Mas mesmo assim talvez o maior problema seja a mentalidade de muitos investidores e empreendedores. Desenvolver uma startup é por definição (e experiência) uma atividade que envolve vários riscos e com uma probabilidade de sucesso, leia-se sobrevivência, bastante baixa. É o caminho das pedras. Ignorar o histórico é tapar o sol com a peneira, acreditar que só acontece aos outros é ingenuidade, pensar que estamos a criar um unicórnio quando temos pouco mais do que uma ideia num papel é tão errado como ter a certeza de que uma criança de 6 anos vai ser o próximo Ronaldo. Por muito talento que tenha é impossível prever e um tremendo erro acreditar nessa previsão.
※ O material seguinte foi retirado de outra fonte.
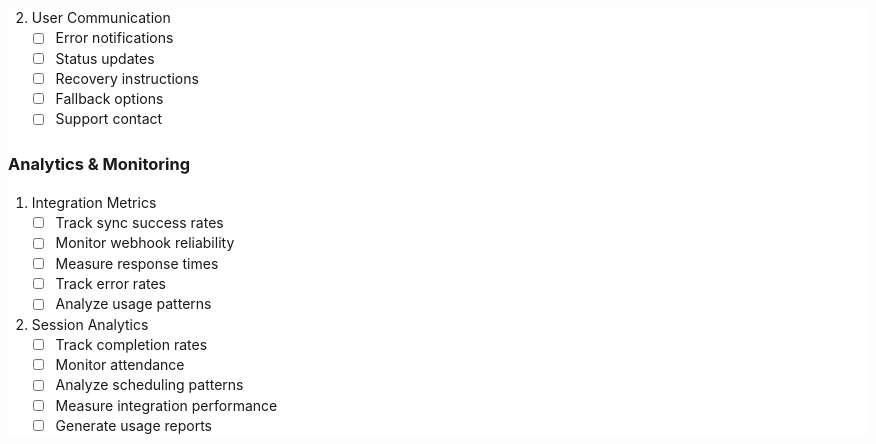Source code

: 2. User Communication
   - [ ] Error notifications
   - [ ] Status updates
   - [ ] Recovery instructions
   - [ ] Fallback options
   - [ ] Support contact

### Analytics & Monitoring
1. Integration Metrics
   - [ ] Track sync success rates
   - [ ] Monitor webhook reliability
   - [ ] Measure response times
   - [ ] Track error rates
   - [ ] Analyze usage patterns

2. Session Analytics
   - [ ] Track completion rates
   - [ ] Monitor attendance
   - [ ] Analyze scheduling patterns
   - [ ] Measure integration performance
   - [ ] Generate usage reports 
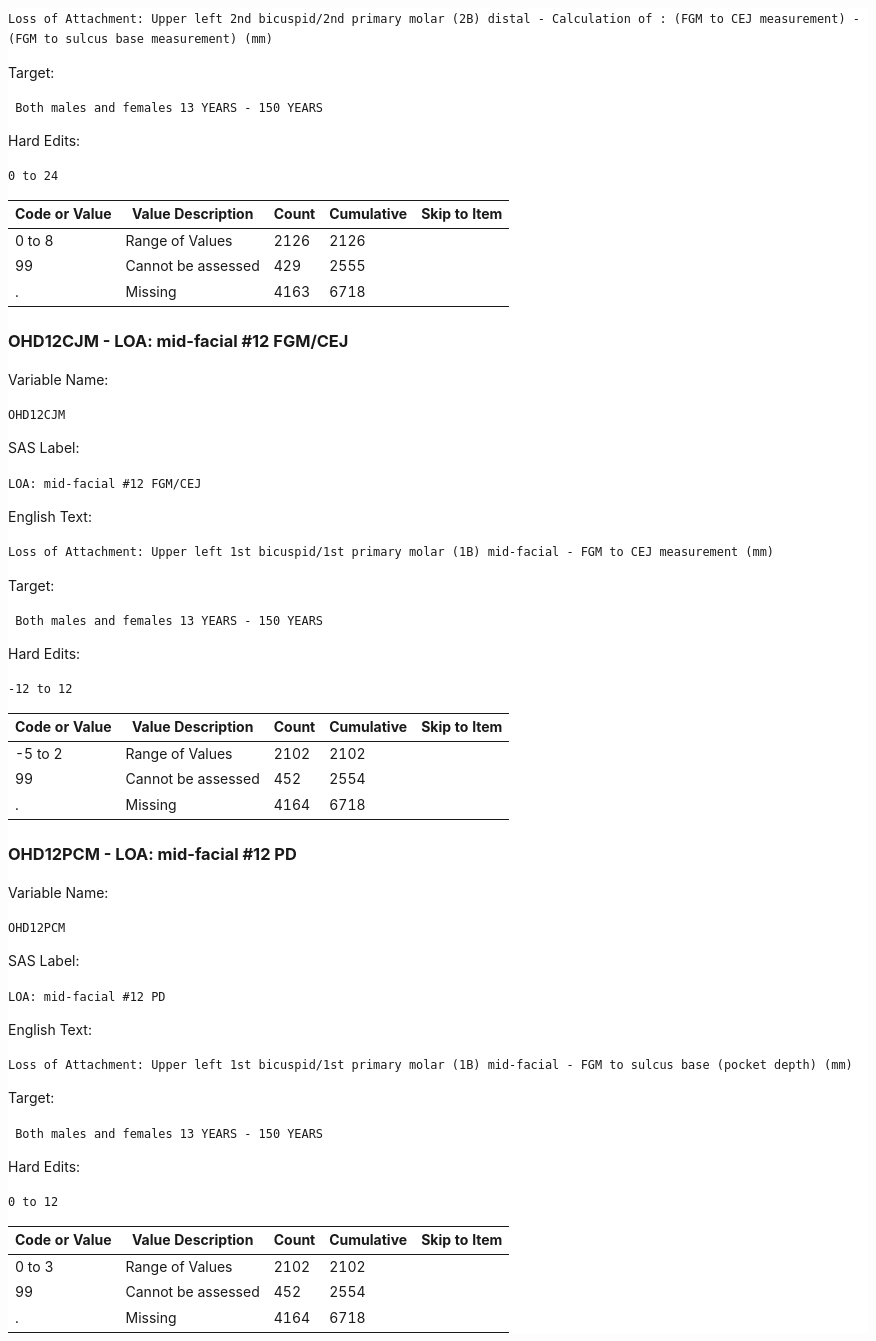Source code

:     Loss of Attachment: Upper left 2nd bicuspid/2nd primary molar (2B) distal - Calculation of : (FGM to CEJ measurement) - (FGM to sulcus base measurement) (mm)
Target:

     Both males and females 13 YEARS - 150 YEARS
Hard Edits:

    0 to 24
Code or Value | Value Description | Count | Cumulative | Skip to Item  
---|---|---|---|---  
0 to 8 | Range of Values | 2126 | 2126 |   
99 | Cannot be assessed | 429 | 2555 |   
. | Missing | 4163 | 6718 |   
  
### OHD12CJM - LOA: mid-facial #12 FGM/CEJ

Variable Name:

    OHD12CJM
SAS Label:

    LOA: mid-facial #12 FGM/CEJ
English Text:

    Loss of Attachment: Upper left 1st bicuspid/1st primary molar (1B) mid-facial - FGM to CEJ measurement (mm)
Target:

     Both males and females 13 YEARS - 150 YEARS
Hard Edits:

    -12 to 12
Code or Value | Value Description | Count | Cumulative | Skip to Item  
---|---|---|---|---  
-5 to 2 | Range of Values | 2102 | 2102 |   
99 | Cannot be assessed | 452 | 2554 |   
. | Missing | 4164 | 6718 |   
  
### OHD12PCM - LOA: mid-facial #12 PD

Variable Name:

    OHD12PCM
SAS Label:

    LOA: mid-facial #12 PD
English Text:

    Loss of Attachment: Upper left 1st bicuspid/1st primary molar (1B) mid-facial - FGM to sulcus base (pocket depth) (mm)
Target:

     Both males and females 13 YEARS - 150 YEARS
Hard Edits:

    0 to 12
Code or Value | Value Description | Count | Cumulative | Skip to Item  
---|---|---|---|---  
0 to 3 | Range of Values | 2102 | 2102 |   
99 | Cannot be assessed | 452 | 2554 |   
. | Missing | 4164 | 6718 |   
  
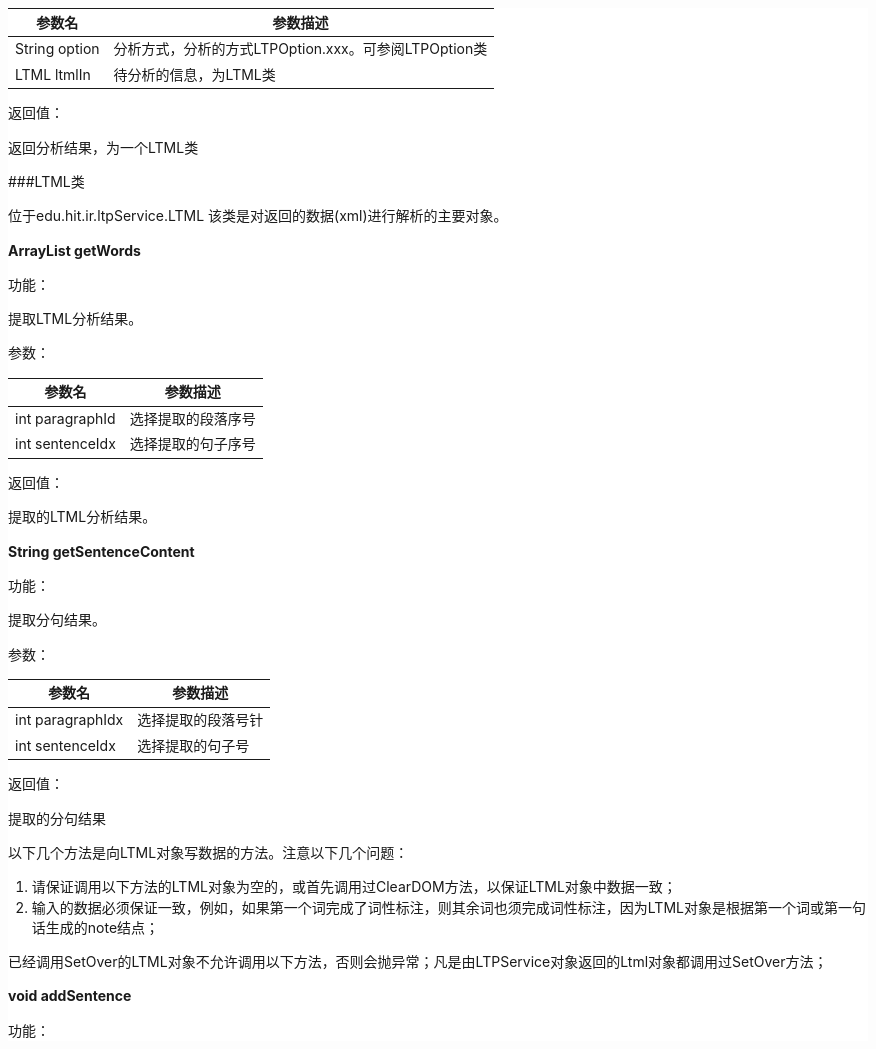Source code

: |参数名 | 参数描述 |
|-------|----------|
| String option | 分析方式，分析的方式LTPOption.xxx。可参阅LTPOption类|
|LTML ltmlIn|待分析的信息，为LTML类|
返回值：

返回分析结果，为一个LTML类

###LTML类

位于edu.hit.ir.ltpService.LTML
该类是对返回的数据(xml)进行解析的主要对象。

**ArrayList<Word>  getWords**

功能：

提取LTML分析结果。

参数：

|参数名 | 参数描述 |
|-------|----------|
| int paragraphId | 选择提取的段落序号|
|int sentenceIdx|选择提取的句子序号|
返回值：

提取的LTML分析结果。

**String getSentenceContent**

功能：

提取分句结果。

参数：

|参数名 | 参数描述 |
|-------|----------|
| int paragraphIdx | 选择提取的段落号针|
|int sentenceIdx|选择提取的句子号|

返回值：

提取的分句结果

以下几个方法是向LTML对象写数据的方法。注意以下几个问题：

1.    请保证调用以下方法的LTML对象为空的，或首先调用过ClearDOM方法，以保证LTML对象中数据一致；
2.	输入的数据必须保证一致，例如，如果第一个词完成了词性标注，则其余词也须完成词性标注，因为LTML对象是根据第一个词或第一句话生成的note结点；

已经调用SetOver的LTML对象不允许调用以下方法，否则会抛异常；凡是由LTPService对象返回的Ltml对象都调用过SetOver方法；

**void addSentence**

功能：
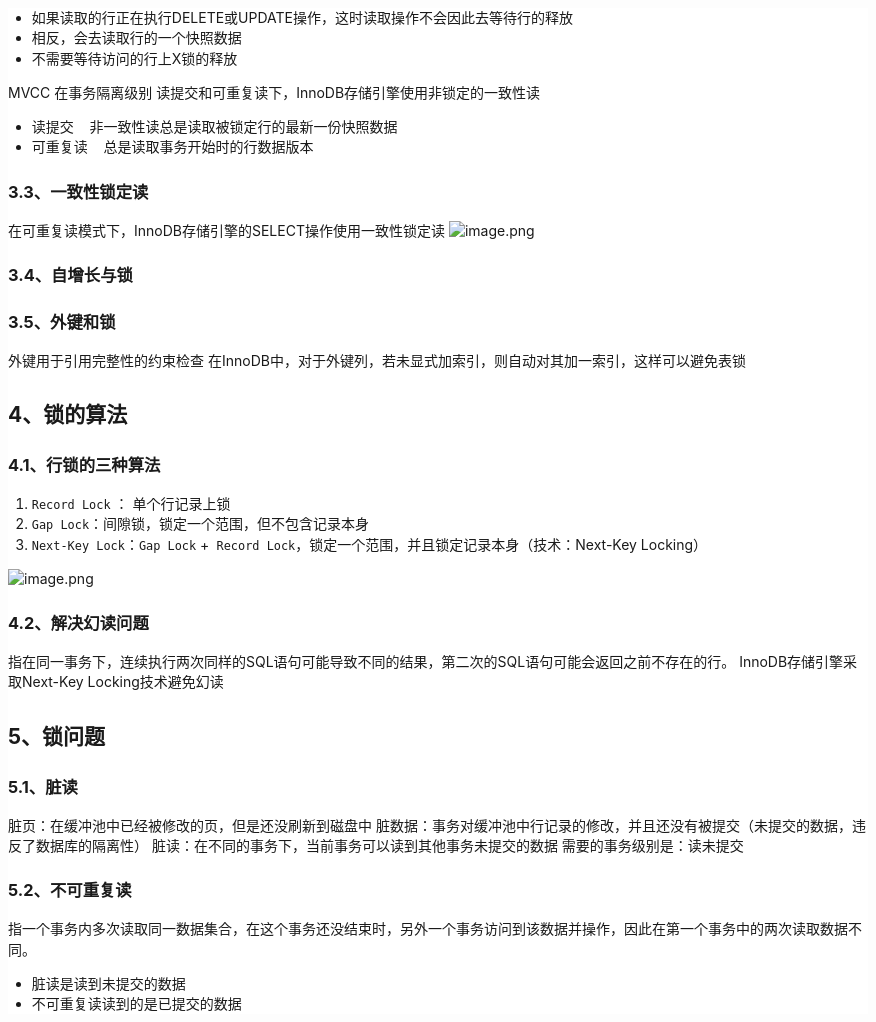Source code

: - 如果读取的行正在执行DELETE或UPDATE操作，这时读取操作不会因此去等待行的释放
- 相反，会去读取行的一个快照数据
- 不需要等待访问的行上X锁的释放

MVCC
在事务隔离级别 读提交和可重复读下，InnoDB存储引擎使用非锁定的一致性读

- 读提交    非一致性读总是读取被锁定行的最新一份快照数据
- 可重复读    总是读取事务开始时的行数据版本



### 3.3、一致性锁定读
在可重复读模式下，InnoDB存储引擎的SELECT操作使用一致性锁定读
![image.png](https://cdn.nlark.com/yuque/0/2021/png/2674809/1622192188375-540f52de-d595-4ab2-b3c7-59debc21dfc5.png#align=left&display=inline&height=97&margin=%5Bobject%20Object%5D&name=image.png&originHeight=97&originWidth=603&size=26334&status=done&style=shadow&width=603)
### 3.4、自增长与锁
### 3.5、外键和锁
外键用于引用完整性的约束检查
在InnoDB中，对于外键列，若未显式加索引，则自动对其加一索引，这样可以避免表锁




## 4、锁的算法
### 4.1、行锁的三种算法

1. `Record Lock` ： 单个行记录上锁
1. `Gap Lock`：间隙锁，锁定一个范围，但不包含记录本身
1. `Next-Key Lock`：`Gap Lock` +` Record Lock`，锁定一个范围，并且锁定记录本身（技术：Next-Key Locking）

![image.png](https://cdn.nlark.com/yuque/0/2021/png/2674809/1622193243963-c3c29d60-4d10-41f4-a325-1d1ae1303b87.png#align=left&display=inline&height=101&margin=%5Bobject%20Object%5D&name=image.png&originHeight=101&originWidth=625&size=36937&status=done&style=shadow&width=625)


### 4.2、解决幻读问题
指在同一事务下，连续执行两次同样的SQL语句可能导致不同的结果，第二次的SQL语句可能会返回之前不存在的行。
InnoDB存储引擎采取Next-Key Locking技术避免幻读

## 5、锁问题
### 5.1、脏读
脏页：在缓冲池中已经被修改的页，但是还没刷新到磁盘中
脏数据：事务对缓冲池中行记录的修改，并且还没有被提交（未提交的数据，违反了数据库的隔离性）
脏读：在不同的事务下，当前事务可以读到其他事务未提交的数据
需要的事务级别是：读未提交


### 5.2、不可重复读
指一个事务内多次读取同一数据集合，在这个事务还没结束时，另外一个事务访问到该数据并操作，因此在第一个事务中的两次读取数据不同。

- 脏读是读到未提交的数据
- 不可重复读读到的是已提交的数据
Para a maioria das pessoas, os unicórnios não existem.
As agências de comunicação, de todas as áreas de especialidade, são os parceiros óbvios para acompanhar a transformação de startups em grownups, enquanto detentores do conhecimento e das ferramentas que permitem implementar as estratégias de comunicação mais eficazes para projetarem as marcas portuguesas lá fora. Mas óbvio e natural não são sinónimos e poucas estruturas têm, à data de hoje, este tipo de vocação e podem assumir o risco de trabalhar esta tipologia de clientes. Por um lado, apresentam um perfil de risco, por ausência de histórico e capitais próprios, muito superior ao das médias e grandes empresas que constam dos portefólios das principais agências. Por outro, realizam um volume de investimento que não é compatível com as estruturas de custos das agências. É quando estão a crescer que as startups precisam de mais apoio, as com estrutura para dar esse apoio têm muita dificuldade em disponibilizar as ferramentas necessárias à internacionalização, dos softwares ao networking passando pelos recursos humanos, a parceiros de pequena dimensão, que representam um baixo volume de negócios.
Não conheço, à data, nenhuma agência que tenha conseguido implementar um modelo bem-sucedido de relação com as startups, que esteja a surfar esta onda de uma forma confortável, leia-se, rentável. Mas todas elogiam soluções, sobretudo as de natureza tecnológica, que as startups desenvolvem, há uma evidente partilha de valores no espírito criativo e disruptivo que ambas as atividades preconizam. Agências e startups estão completamente alinhadas em termos de objetivos. Já não falta muito, só o mais difícil: mudar. Do lado da oferta precisamos de novos (modelos de) negócios, do lado da procura maior sentido comercial, foco no mercado e em vendas.
Mais do que uma aceleradora de unicórnios, as startups são pontas de lança da inovação, de ação e de uma nova forma de fazer as coisas. E é muito mais importante ter muitas, boas (sustentáveis), do que apostar as fichas todas a correr atrás de unicórnios. Acredite-se ou não na sua existência, são seres muito independentes que não querem ser domesticados. Não podem ser a regra para a renovação do tecido empresarial português. Nem do portefólio das agências.
Enquanto escrevia este texto chegou a notícia da morte de João Vasconcelos, um dos principais rostos do Portugal empreendedor, incubador, impulsionador de startups. Recordo uma figura que procurou fazer diferente, melhor. A sua visão, empenho e trabalho contribuíram de forma indelével para uma alternativa de futuro para o nosso país, sobretudo para os mais jovens. João Vasconcelos vai fazer muita falta. Ele, melhor do que ninguém, conhecia o gangue dos unicórnios.